Ghost Mode

2022 was a good year for Al James. The Filipino rapper dropped some solid tracks that racked up views, he did some high profile collabs, and he’s been touring. But none of that was guaranteed, since he didn’t release any music for two years. Artists who aren’t Frank Ocean usually have to steadily drop music and stay visible once they’ve caught a wave or risk falling off. James is luckily not one of them. “I was really down and unable to create during the pandemic. But the people nagging me online and creating memes, that was funny. It kept me going,” he says while chilling in the Secret Fresh, a gallery at Ronas ART Center where he made some of his earliest moves as a kid. “I was worried I might lose traction but I kind of accepted it because that’s the consequence. I was shocked that the people were there waiting when I came back. I’m really grateful.”

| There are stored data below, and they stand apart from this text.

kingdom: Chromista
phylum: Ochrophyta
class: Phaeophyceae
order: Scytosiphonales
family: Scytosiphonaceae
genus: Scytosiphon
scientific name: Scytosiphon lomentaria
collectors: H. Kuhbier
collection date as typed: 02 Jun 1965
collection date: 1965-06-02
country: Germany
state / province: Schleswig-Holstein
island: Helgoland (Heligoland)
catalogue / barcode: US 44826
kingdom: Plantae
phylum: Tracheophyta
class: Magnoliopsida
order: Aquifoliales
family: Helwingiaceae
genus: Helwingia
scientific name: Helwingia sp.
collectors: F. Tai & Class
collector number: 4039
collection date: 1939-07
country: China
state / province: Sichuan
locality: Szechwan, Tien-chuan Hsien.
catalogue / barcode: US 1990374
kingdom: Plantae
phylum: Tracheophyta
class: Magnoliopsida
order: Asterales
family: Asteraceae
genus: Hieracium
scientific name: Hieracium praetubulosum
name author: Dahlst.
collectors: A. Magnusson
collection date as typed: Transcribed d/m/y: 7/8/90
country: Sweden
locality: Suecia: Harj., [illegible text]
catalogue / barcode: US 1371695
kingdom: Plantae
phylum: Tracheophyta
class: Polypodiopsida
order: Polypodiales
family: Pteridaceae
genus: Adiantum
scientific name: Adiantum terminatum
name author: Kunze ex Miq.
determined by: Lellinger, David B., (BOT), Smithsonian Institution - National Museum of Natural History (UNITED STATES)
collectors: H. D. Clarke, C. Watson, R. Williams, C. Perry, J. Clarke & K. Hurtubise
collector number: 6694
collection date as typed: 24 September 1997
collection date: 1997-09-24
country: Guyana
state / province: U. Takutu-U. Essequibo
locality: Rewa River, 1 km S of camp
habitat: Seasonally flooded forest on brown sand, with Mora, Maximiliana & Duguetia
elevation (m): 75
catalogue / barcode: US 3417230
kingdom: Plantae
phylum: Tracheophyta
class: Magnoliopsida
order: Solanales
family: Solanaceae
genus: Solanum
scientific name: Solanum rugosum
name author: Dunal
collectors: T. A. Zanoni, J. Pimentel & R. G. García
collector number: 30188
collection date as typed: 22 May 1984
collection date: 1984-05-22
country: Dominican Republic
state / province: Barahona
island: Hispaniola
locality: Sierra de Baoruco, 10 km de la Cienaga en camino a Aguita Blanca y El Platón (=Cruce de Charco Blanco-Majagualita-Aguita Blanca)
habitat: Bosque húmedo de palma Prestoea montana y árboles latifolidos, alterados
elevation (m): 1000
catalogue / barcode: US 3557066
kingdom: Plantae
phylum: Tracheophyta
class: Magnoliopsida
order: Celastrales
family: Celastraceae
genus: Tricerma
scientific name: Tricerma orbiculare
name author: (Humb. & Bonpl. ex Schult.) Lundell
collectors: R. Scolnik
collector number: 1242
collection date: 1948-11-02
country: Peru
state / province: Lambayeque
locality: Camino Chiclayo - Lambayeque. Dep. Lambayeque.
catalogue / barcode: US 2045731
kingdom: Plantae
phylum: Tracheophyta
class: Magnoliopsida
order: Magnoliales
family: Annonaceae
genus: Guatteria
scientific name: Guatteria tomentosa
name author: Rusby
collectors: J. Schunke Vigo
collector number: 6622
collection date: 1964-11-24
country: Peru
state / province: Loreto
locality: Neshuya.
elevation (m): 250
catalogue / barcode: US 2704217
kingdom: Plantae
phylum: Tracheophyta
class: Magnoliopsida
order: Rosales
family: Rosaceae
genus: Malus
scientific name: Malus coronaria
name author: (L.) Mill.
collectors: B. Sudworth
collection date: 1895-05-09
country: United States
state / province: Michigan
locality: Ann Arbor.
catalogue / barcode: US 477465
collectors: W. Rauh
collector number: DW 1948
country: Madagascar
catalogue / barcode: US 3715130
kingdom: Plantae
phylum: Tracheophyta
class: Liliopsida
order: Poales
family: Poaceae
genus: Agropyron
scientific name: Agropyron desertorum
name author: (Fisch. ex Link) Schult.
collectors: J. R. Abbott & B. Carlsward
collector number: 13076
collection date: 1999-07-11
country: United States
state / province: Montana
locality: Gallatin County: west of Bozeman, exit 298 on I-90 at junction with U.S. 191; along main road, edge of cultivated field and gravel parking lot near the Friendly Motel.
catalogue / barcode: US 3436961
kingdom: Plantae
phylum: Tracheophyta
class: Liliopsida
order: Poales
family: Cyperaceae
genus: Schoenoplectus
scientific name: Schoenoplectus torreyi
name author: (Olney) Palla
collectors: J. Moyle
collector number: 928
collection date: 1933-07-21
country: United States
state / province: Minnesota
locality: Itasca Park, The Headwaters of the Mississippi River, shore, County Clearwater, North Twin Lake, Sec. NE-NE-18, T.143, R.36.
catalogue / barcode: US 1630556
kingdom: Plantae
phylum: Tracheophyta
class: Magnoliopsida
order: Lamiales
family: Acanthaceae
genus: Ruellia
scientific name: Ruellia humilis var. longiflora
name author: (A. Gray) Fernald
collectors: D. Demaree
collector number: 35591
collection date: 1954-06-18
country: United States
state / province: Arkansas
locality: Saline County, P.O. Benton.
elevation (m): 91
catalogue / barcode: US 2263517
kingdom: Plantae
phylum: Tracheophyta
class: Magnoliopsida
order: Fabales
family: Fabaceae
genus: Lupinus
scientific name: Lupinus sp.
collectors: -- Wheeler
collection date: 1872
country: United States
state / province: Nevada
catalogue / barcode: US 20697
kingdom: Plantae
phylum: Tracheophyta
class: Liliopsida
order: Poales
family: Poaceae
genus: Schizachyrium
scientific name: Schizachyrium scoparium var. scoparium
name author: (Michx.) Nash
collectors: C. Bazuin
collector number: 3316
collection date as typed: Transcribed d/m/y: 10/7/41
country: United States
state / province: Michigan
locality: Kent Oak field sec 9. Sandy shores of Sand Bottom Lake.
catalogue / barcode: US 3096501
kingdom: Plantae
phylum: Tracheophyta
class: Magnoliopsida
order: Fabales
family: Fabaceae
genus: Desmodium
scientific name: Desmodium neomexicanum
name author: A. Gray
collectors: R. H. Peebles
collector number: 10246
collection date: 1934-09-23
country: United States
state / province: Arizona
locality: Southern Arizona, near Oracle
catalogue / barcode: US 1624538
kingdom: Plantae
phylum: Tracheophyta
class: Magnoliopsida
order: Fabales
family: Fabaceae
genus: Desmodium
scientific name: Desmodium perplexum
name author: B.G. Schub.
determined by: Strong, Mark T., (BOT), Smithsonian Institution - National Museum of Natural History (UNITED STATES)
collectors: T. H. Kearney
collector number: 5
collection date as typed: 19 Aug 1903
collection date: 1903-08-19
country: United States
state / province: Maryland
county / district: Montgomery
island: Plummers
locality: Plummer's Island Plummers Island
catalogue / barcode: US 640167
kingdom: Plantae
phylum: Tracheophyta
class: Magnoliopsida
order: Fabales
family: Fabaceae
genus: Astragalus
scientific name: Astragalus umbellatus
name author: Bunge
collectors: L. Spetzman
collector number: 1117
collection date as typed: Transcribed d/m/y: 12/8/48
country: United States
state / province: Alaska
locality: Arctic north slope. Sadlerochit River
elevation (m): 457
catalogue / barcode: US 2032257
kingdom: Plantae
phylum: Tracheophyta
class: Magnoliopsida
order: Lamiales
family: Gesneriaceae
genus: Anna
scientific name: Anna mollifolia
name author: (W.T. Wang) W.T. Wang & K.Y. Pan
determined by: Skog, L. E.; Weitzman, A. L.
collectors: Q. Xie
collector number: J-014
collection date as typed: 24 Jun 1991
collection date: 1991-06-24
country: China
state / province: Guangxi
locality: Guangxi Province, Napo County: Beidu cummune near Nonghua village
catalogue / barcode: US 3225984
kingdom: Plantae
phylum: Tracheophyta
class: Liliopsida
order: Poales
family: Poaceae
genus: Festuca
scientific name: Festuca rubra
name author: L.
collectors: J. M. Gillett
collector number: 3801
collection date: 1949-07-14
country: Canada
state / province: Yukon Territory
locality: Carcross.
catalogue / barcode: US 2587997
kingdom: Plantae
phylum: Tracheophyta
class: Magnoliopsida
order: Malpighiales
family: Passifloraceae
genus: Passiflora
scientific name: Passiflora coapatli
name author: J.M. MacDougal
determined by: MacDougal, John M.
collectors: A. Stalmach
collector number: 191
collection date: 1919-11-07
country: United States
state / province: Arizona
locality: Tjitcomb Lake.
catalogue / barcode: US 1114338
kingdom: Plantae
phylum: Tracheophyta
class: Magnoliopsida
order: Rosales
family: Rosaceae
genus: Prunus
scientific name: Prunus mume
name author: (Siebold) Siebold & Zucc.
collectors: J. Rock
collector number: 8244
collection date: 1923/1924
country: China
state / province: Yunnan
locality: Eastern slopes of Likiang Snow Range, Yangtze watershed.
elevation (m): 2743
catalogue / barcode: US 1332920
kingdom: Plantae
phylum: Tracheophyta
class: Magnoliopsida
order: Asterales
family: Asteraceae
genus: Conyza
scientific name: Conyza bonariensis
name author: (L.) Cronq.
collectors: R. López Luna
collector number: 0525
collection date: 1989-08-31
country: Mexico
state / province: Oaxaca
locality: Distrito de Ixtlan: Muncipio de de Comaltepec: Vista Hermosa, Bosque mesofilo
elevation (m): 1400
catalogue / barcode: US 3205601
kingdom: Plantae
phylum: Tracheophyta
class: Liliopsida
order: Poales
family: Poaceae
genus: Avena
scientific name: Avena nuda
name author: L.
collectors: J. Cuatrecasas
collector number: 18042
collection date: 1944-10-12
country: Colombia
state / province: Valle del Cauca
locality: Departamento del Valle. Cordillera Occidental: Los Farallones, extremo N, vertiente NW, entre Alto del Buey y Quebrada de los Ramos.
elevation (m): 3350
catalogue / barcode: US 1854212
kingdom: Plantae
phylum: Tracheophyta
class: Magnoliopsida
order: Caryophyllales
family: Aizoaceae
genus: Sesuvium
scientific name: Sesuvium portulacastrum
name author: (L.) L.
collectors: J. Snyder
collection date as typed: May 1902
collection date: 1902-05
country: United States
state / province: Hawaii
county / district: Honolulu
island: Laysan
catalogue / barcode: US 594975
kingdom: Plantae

During the first year of the pandemic, James was still a visible presence online. Although he wasn’t releasing music, he was doing virtual events, streaming for two hours for gifts and stuff. Some performances were pre-recorded and others were live, unplugged sessions. While he didn’t really enjoy the virtual stuff, it introduced him to some new ideas. “I jammed with a band who recorded their own stuff in their rooms. It’s different way of performing and I enjoyed the sound of my music with a live band.” It stuck and he’s been doing some recent shows with a band.

A year into the pandemic, he was starting to build a home studio when his whole family caught COVID. This was before the vaccine was available in the Philippines and there wasn’t really any medicine either. “My mom got it the worst and we had to take her to the hospital, but it was full and they weren’t accepting us,” James recalls. “After that, we just never left the house. Like, ‘That’s never going to happen again.'” Instead, he chose to spend time with family and took a yearlong a break from social media.

James’s absence did not go unnoticed. People were constantly mentioning him on social media and asking him to release music. A meme also started, with fans spreading joke theories about why he disappeared, saying that he was actually created by the government or that he was a ghost. Even other rappers joined the fun, like Filipina artist Zae. “It made me feel good that they kept me in their thoughts,” he says with a shy smile. “The fans made me appreciate my work more.”

At the end of 2021 the Philippines started opening up again, with James alongside the rest of his kababayan. “When I got back in the studio the adrenaline was there, but I had to catch my breathe and warm up my vocals,” he says with a deep sigh. The “PSG” video was meant to be his bounce back project, a warm and reflective cut with a Delorean in the sleek video, partially shot at Secret Fresh. His anxiety about making a comeback was compounded by the fact that the “PSG” demo got leaked on Spotify two months before the release date. “I didn’t know at first, good thing I was still awake. It was around midnight and I got a notification congratulating me on the new track. I was like, ‘What new song?'” They got it taken down immediately, but people kept reuploading it to YouTube. They reported every upload they could find but there was no hope putting it back in the vault. Fans liked it, but some were questioning the quality of it, since it was just a draft version. In the end, the leak ended up working in James’s favor and it has 42 million views as of writing. People kept talking about it, asking where it went and if it was legit. They were curious. “Some people thought I did it on purpose but we were really stressed about it,” he laughs. “The reaction from people who had been waiting for so long was great.”

James said it felt like starting from scratch with performances too: “My first show after the pandemic felt like performing for the very first time all over again. I kept that to myself tho!” The crowds are different as well, with lots of new faces and many of the old ones missing. “I’m seeing a lot of young kids in the crowd, the TikTok generation. They’re even more online.” While the visibility that’s possible with TikTok is great, he says some of the interactions are shallow. “They used to know the whole song, now they only know the TikTok part.” And those fleeting attention spans take a lot of extra work to capture, work that falls outside the scope of creating music.

But to James, these are just challenges, not drawbacks. “Young people are starting to get creative at an early age. The new generation are also creators, they’re not just listeners anymore. It’s a good sign for the community.” He also sees more women in the scene, a trend that started before the pandemic. These new crowds are open to mixing genres, which presents an opportunity to try out new styles like el movimento sounds. “I like the island vibe, it would fit well in the Philippines.”

Long term, James would like more international momentum. Lots of fans leave YouTube comments asking for English translations, which he thinks is a good sign. And he has lots of listeners in the US and Middle East, where the Filipino diaspora is concentrated. “They could be the bridge to reach an even wider audience,” he says. He jumped on a remix with Filipino-Canadian group Manila Grey before their recent homecoming show. And he’s been introducing a bit more Taglish as a way to reach new fan bases. “Even in Filipino places like Cebu and Davao, their second language is English, not Tagalog.” But it’s not time for just him to grab the global spotlight, it’s time for the Filipino scene as a whole: “We deserve it.”